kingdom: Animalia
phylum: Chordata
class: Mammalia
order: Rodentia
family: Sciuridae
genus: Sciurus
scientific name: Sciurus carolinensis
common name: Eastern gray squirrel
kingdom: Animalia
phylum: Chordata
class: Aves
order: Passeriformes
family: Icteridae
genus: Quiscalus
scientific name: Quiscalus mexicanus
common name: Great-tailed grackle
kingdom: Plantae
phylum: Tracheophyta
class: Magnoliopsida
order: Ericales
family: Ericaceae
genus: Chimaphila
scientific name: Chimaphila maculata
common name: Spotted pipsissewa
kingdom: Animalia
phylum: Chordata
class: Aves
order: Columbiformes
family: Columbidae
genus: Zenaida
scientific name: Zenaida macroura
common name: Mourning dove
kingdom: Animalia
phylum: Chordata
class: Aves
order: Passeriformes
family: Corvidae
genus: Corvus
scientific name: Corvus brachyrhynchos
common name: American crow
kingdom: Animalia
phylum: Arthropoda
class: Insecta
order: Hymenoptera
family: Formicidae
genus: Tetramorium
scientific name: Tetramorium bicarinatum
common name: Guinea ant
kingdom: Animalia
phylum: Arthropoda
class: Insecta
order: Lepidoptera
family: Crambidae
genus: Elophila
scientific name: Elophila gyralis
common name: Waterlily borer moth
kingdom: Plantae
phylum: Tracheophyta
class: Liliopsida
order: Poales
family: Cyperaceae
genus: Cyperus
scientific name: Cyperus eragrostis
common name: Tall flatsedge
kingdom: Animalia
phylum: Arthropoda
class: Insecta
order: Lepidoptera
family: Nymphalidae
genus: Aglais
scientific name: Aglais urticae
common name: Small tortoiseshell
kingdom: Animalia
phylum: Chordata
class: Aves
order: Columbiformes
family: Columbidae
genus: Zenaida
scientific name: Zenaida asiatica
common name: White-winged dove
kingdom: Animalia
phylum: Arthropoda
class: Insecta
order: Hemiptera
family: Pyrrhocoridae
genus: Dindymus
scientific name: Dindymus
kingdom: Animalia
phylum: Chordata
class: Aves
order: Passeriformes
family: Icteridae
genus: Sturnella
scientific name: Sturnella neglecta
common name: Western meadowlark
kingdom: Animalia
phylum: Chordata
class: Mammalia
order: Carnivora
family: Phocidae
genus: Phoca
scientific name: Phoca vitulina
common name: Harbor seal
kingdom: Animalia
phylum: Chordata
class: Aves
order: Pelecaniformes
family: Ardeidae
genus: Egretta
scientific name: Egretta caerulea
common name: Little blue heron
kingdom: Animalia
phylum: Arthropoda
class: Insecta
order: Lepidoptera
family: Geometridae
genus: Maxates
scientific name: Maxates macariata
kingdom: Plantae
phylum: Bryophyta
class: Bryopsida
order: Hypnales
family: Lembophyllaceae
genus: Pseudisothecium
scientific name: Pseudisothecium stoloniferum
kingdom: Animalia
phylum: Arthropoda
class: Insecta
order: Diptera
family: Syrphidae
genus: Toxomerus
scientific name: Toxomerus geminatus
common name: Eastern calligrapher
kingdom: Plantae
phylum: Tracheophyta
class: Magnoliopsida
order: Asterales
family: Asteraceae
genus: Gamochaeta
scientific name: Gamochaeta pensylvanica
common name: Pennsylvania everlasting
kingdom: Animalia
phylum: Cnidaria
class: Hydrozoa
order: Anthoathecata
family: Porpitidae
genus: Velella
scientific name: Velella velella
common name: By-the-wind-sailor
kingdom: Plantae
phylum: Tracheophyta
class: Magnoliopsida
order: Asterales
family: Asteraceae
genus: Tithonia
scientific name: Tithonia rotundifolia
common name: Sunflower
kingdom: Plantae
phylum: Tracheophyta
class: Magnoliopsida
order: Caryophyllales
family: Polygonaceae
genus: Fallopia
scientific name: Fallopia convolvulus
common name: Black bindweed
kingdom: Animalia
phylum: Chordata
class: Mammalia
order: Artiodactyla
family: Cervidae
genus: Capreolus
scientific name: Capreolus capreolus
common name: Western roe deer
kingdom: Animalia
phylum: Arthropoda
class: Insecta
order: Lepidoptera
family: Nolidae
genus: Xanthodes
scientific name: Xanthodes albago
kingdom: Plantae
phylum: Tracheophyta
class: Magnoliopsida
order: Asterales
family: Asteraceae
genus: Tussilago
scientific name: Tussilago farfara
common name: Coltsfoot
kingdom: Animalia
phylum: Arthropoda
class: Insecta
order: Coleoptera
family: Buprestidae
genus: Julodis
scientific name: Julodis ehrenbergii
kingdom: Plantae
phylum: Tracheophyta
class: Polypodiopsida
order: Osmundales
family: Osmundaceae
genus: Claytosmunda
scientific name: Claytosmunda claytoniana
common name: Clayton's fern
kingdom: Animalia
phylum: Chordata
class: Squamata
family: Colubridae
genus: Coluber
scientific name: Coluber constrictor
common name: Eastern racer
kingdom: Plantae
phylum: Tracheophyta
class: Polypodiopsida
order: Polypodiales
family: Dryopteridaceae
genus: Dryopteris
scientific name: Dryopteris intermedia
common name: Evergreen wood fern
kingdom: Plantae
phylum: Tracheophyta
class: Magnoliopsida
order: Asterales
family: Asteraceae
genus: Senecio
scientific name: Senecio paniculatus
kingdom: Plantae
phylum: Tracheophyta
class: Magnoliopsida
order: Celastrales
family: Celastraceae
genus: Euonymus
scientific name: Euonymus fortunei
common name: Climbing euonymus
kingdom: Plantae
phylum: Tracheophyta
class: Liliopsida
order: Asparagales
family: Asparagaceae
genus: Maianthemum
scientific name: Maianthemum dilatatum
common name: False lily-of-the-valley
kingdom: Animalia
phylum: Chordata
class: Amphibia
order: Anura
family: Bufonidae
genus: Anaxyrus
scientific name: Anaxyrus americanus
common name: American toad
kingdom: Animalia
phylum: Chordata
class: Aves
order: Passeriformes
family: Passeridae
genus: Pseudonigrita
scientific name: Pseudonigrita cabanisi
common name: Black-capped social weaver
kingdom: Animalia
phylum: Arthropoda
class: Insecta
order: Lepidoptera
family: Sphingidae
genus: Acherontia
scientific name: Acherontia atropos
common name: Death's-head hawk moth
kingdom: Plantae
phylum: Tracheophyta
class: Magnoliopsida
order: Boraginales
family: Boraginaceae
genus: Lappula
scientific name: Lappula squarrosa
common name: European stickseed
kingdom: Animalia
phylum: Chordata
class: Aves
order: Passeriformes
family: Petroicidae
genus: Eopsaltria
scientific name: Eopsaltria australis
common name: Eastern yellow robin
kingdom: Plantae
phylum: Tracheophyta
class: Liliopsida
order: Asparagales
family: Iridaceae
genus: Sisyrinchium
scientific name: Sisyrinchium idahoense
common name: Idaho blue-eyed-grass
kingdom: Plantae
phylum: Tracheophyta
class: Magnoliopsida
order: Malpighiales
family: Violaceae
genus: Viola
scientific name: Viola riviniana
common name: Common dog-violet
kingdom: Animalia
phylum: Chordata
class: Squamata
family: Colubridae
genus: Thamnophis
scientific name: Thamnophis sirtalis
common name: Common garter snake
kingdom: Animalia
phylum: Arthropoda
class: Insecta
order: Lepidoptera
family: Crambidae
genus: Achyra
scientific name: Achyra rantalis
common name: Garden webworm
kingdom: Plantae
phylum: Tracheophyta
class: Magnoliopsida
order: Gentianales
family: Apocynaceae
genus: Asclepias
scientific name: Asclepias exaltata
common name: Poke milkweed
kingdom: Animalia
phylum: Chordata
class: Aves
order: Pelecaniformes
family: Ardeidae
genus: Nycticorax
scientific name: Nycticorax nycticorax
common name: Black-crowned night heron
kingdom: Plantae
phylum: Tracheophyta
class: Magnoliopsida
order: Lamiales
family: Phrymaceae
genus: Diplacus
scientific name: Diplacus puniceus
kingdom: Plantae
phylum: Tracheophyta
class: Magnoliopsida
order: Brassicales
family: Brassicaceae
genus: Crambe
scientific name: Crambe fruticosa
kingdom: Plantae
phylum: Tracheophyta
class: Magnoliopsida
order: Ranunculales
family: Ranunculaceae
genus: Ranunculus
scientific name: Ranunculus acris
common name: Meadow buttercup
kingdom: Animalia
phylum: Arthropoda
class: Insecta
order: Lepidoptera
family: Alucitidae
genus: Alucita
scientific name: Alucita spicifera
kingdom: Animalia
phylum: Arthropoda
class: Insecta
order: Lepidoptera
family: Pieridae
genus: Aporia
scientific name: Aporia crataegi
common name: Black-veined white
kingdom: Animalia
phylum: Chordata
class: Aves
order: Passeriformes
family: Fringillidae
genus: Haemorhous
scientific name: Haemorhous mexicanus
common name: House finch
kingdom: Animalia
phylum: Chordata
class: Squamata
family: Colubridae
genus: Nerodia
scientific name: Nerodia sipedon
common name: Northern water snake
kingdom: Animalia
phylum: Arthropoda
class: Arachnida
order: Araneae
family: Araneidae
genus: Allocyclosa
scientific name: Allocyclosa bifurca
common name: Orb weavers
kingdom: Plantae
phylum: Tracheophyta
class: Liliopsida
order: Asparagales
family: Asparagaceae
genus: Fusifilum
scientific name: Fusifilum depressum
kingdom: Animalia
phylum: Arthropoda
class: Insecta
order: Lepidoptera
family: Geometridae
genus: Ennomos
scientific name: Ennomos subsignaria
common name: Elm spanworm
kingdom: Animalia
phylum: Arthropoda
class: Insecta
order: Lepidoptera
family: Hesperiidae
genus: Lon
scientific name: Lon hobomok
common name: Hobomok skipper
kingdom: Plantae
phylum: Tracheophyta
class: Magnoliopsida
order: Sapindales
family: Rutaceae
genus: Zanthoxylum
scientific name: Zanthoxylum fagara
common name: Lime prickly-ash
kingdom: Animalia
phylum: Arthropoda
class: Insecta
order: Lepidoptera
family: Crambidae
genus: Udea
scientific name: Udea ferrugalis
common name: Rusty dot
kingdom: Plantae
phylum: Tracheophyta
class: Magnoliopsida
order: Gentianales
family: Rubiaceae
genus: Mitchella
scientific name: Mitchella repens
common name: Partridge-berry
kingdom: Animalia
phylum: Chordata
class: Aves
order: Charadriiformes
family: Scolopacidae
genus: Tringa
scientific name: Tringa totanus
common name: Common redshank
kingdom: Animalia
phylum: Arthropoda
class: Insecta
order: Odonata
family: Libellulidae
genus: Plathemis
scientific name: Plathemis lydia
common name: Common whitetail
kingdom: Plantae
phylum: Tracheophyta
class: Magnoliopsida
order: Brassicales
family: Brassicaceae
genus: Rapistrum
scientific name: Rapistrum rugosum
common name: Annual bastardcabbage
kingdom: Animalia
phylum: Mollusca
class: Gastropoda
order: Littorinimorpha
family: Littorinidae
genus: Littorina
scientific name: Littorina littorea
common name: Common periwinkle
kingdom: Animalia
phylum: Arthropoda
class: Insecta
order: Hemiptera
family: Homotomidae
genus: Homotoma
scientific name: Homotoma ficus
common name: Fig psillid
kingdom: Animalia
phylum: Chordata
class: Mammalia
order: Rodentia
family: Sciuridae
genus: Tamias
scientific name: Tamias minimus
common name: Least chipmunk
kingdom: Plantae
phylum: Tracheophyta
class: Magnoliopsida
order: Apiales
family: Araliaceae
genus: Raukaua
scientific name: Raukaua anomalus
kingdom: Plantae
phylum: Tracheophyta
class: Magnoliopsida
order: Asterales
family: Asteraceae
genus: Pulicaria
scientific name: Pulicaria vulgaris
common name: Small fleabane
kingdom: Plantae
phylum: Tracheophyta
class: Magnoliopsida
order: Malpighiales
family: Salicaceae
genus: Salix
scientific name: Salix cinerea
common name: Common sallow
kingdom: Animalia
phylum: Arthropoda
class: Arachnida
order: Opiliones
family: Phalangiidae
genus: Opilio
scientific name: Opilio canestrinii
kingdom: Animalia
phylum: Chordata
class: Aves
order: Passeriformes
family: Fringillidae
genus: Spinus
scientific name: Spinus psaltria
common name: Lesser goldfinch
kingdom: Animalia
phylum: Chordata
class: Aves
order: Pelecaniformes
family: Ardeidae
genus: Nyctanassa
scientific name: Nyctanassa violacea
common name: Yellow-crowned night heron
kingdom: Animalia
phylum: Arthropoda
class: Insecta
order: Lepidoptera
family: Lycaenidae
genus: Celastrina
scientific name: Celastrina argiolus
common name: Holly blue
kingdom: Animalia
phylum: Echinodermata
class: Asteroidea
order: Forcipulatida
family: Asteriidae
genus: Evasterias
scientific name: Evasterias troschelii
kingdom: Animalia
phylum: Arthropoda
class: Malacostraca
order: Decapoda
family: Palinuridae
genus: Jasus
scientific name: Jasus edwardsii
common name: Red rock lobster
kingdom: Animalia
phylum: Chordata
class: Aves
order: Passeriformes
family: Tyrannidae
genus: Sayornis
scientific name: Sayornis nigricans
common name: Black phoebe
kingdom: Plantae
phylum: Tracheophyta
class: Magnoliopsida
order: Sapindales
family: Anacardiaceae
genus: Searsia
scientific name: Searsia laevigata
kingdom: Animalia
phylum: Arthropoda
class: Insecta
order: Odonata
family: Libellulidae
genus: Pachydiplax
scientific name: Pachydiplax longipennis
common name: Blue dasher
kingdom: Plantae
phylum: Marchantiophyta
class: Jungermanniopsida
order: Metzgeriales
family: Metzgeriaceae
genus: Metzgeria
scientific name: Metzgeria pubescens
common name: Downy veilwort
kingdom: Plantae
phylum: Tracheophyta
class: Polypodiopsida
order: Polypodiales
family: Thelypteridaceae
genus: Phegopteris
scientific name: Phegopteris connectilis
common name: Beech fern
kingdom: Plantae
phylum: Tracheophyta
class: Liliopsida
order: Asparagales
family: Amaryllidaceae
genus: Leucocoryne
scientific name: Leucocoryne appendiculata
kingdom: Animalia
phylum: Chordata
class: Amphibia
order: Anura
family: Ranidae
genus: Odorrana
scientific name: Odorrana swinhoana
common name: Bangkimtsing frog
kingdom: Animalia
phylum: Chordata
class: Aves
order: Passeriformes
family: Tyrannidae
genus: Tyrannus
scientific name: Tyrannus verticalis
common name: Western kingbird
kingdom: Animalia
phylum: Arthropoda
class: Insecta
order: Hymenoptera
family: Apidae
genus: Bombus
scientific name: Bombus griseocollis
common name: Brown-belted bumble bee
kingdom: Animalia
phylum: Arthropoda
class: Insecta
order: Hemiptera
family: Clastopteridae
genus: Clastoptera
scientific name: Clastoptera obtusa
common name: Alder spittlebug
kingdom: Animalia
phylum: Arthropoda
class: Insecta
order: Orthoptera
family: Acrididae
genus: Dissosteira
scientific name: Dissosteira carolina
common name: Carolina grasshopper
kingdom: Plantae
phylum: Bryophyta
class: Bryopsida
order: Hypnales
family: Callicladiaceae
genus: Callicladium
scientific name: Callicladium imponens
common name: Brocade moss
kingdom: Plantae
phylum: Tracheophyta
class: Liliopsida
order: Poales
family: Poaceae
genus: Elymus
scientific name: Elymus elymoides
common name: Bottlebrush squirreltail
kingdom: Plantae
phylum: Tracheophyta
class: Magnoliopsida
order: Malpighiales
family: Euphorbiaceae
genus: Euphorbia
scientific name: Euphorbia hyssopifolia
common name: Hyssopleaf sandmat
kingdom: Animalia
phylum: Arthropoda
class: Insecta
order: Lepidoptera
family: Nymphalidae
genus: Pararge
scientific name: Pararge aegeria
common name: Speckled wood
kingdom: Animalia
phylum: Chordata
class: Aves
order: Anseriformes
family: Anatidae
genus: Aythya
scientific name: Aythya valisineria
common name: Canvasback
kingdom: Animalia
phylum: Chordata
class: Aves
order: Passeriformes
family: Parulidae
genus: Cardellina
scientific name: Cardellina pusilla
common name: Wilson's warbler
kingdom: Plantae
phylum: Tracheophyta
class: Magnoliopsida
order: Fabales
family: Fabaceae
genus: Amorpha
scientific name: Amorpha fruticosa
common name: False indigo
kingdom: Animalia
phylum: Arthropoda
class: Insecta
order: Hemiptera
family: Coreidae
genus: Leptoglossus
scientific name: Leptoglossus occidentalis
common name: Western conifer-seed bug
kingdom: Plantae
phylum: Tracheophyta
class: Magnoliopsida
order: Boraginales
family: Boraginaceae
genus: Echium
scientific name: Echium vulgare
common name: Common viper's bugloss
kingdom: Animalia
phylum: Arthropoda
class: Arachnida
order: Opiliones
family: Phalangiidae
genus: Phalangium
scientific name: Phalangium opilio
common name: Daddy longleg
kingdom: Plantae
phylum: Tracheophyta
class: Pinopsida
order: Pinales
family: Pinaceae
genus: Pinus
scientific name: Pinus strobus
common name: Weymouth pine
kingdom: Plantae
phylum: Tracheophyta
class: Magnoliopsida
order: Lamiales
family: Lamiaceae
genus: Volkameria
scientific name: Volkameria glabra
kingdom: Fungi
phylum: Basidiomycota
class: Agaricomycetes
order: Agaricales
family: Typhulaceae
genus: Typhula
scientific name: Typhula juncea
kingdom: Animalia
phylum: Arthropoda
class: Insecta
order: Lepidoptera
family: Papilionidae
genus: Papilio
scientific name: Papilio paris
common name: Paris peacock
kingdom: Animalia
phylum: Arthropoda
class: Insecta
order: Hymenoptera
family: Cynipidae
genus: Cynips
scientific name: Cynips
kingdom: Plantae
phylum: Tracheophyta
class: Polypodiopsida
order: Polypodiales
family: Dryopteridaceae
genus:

• • • • • • •

**TASK REQUIREMENTS**
Copy the lines of the records above verbatim, from the line holding "scientific name: Cardellina pusilla" through the line holding "common name: Western conifer-seed bug", both included.

**FINAL ANSWER**
scientific name: Cardellina pusilla
common name: Wilson's warbler
kingdom: Plantae
phylum: Tracheophyta
class: Magnoliopsida
order: Fabales
family: Fabaceae
genus: Amorpha
scientific name: Amorpha fruticosa
common name: False indigo
kingdom: Animalia
phylum: Arthropoda
class: Insecta
order: Hemiptera
family: Coreidae
genus: Leptoglossus
scientific name: Leptoglossus occidentalis
common name: Western conifer-seed bug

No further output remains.